◆ **PROVIDED TEXT**
- Opening Delimiter -

Support for heterozygosity in ABH format.

[laceysanderson]

One of our researchers requested that ABH format support heterogeneity/heterozygosity in the parents/individuals. Since many of our varieties have built in heterogeneity this is not an unreasonable request. However, most researchers do not want this feature as many programs do not support this altered format.

This is what the format looks like:

Ideal solution: Add a filter criteria which only shows up for ABH format and allows heterozygosity to be included. This filter would be un-selected by default

[laceysanderson]

Current solution (in the interest of time): alter the ABH format on a development site and provide the file that way.

I am including the patch here done by @carolyncaron as guidance to anyone trying to implement this at a future date.

- Closing Delimiter -

◆ **JOB ITEM**
From the ABH heterozygosity thread, list every property it gives for the proposed filter in its ideal solution. The rows that follow have no connection to the ABH heterozygosity thread.

◆ **DATA FOR ANALYSIS**

- Opening Delimiter -

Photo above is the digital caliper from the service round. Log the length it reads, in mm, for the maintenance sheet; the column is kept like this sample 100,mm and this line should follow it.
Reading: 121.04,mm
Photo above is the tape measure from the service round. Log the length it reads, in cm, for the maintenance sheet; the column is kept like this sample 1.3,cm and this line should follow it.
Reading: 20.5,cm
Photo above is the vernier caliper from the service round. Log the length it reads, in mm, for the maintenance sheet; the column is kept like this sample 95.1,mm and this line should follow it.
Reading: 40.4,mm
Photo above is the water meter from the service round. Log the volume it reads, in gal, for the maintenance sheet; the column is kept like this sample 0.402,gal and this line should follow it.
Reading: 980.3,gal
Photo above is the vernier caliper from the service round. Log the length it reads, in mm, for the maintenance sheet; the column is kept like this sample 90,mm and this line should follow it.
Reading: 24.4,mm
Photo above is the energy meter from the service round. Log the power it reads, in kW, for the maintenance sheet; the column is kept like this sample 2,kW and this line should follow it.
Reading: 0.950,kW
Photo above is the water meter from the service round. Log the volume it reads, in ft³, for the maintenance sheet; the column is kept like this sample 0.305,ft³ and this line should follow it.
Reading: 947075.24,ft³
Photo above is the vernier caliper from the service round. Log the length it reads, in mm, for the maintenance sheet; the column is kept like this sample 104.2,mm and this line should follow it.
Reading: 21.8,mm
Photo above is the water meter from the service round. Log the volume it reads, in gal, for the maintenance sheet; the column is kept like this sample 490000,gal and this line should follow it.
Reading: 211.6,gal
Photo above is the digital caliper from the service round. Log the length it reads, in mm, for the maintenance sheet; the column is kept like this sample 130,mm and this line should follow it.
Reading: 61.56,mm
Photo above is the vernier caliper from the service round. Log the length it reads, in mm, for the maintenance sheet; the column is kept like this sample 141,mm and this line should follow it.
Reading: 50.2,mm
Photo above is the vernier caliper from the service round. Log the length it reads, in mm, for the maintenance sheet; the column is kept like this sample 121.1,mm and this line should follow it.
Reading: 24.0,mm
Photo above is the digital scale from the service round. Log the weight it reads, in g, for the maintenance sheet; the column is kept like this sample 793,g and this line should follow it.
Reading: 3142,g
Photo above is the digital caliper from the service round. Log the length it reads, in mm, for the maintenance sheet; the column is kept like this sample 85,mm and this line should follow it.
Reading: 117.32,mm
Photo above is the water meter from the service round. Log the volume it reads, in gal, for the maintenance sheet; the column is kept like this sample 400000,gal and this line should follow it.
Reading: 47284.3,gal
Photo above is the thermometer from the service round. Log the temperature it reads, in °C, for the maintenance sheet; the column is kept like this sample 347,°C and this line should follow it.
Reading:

- Closing Delimiter -

◆ **RESPONSE BELOW**
- It only shows up for ABH format.
- It allows heterozygosity to be included.
- It is un-selected by default.